Dr Zella King, Clinical Operational Research Unit (CORU), UCL ([email protected]) Jon Gillham, Institute of Health Informatics, UCL Professor Sonya Crowe, CORU Professor Martin Utley, CORU

Research Software Engineering Contact

Centre for Advanced Research Computing, University College London ([email protected])

Prerequisites

patientflow requires Python 3.10.

Installation

patientflow is not yet available on PyPI. To install the latest development version, clone it first (so that you have access to the synthetic data and the notebooks) and then install it.

git clone https://github.com/zmek/patientflow.git
cd patientflow
pip install -e ".[test]" #this will install the code in test mode

Navigate to the patientflow folder and run tests to confirm that the installation worked correctly. This command will only work from the root repository. (To date, this has only been tested on Linux and Mac OS machines. If you are running Windows, there may be errors we don't know about.)

pytest

If you get errors running the pytest command, there may be other installations needed on your local machine. (We have found copying the error messages into ChatGPT or Claude very helpful for diagnosing and troubleshooting these errors.)

Training models with data provided

The data provided (which is synthetic) can be used to demonstrate training the models.
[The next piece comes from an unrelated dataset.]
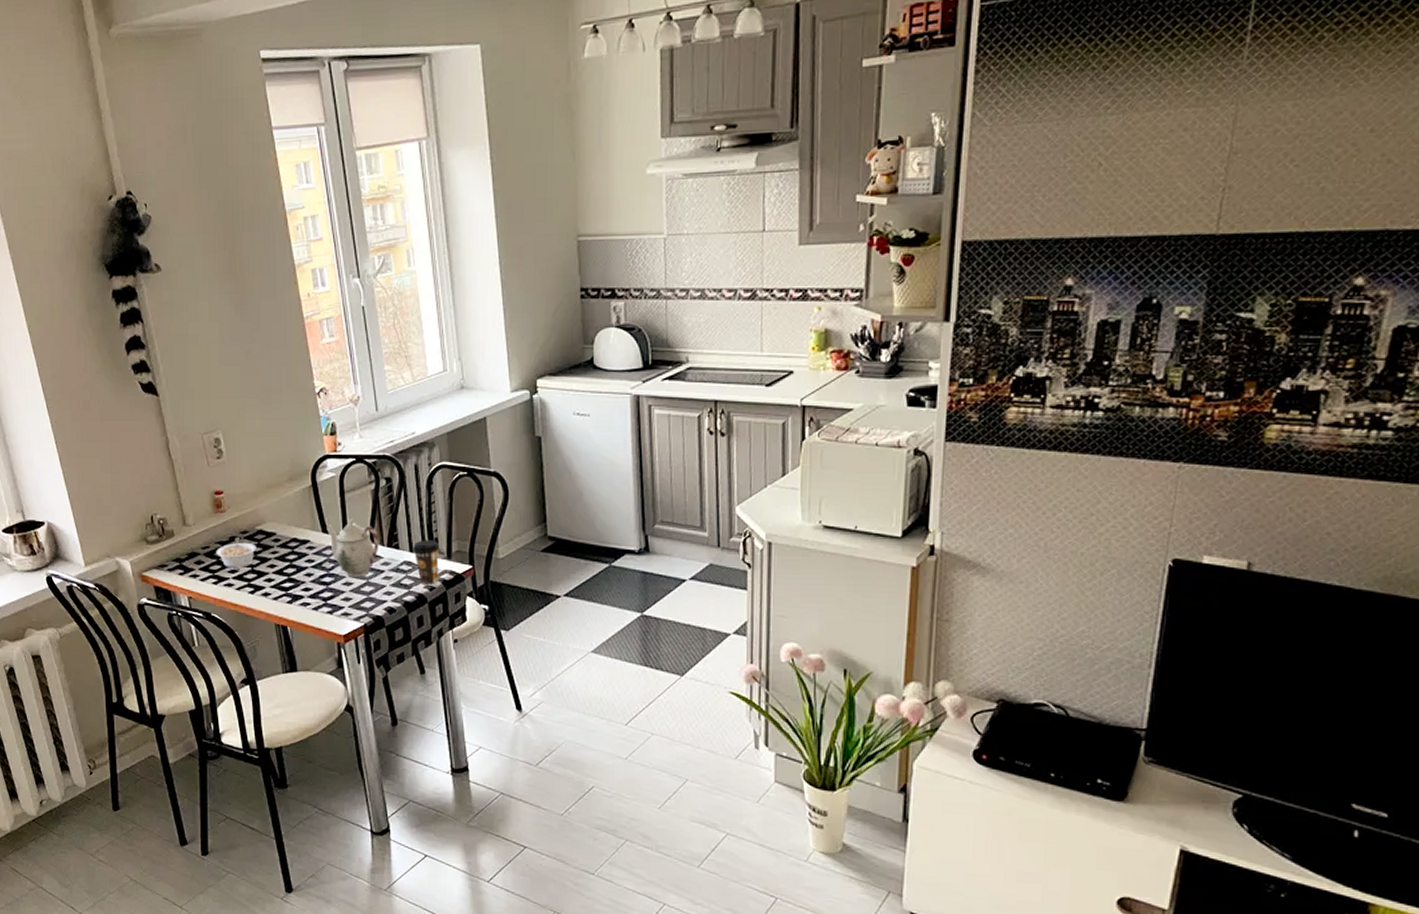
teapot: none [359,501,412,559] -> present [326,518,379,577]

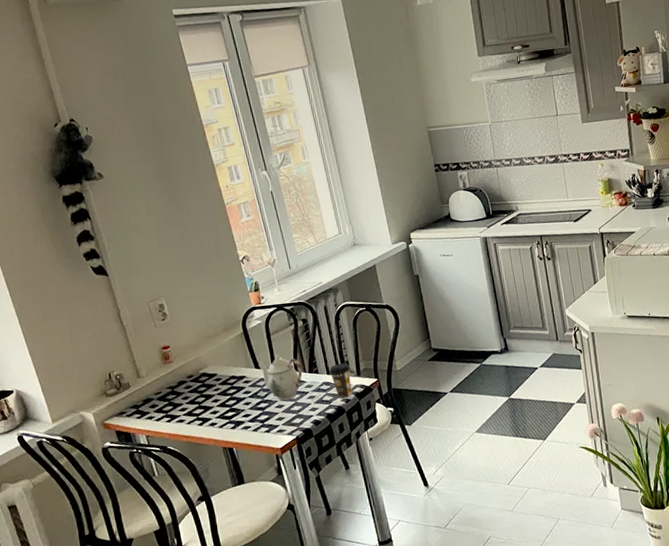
legume: present [216,537,256,569] -> none [167,381,202,408]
To run training you have two options

  • step through the notebooks (for this to work you'll either need copy the two csv files from data-syntheticinto your data-public folder or contact us for real patient data)
  • run a Python script using following commands (by default this will run with the synthetic data in its current location; you can change the data_folder_name parameter if you have the real data in data-public)
cd src
python -m patientflow.train --data_folder_name=data-synthetic --uclh=False

There are two arguments

  • data_folder_name - specifies where to find the data. This should be in a folder named data-xxx directly below the root of the repository
  • uclh - tells the package whether the data is the original UCLH data (in which case certain additional features available, including the patient's age in years) or not

Roadmap

  • Initial Research
  • Minimum viable product <-- You are Here
  • Alpha Release
  • Feature-Complete Release

Acknowledgements

This work was funded by a grant from the UCL Impact Funding. We are grateful to the Information Governance team and the Caldicott Guardian at UCLH for agreeing that we can release real patient data.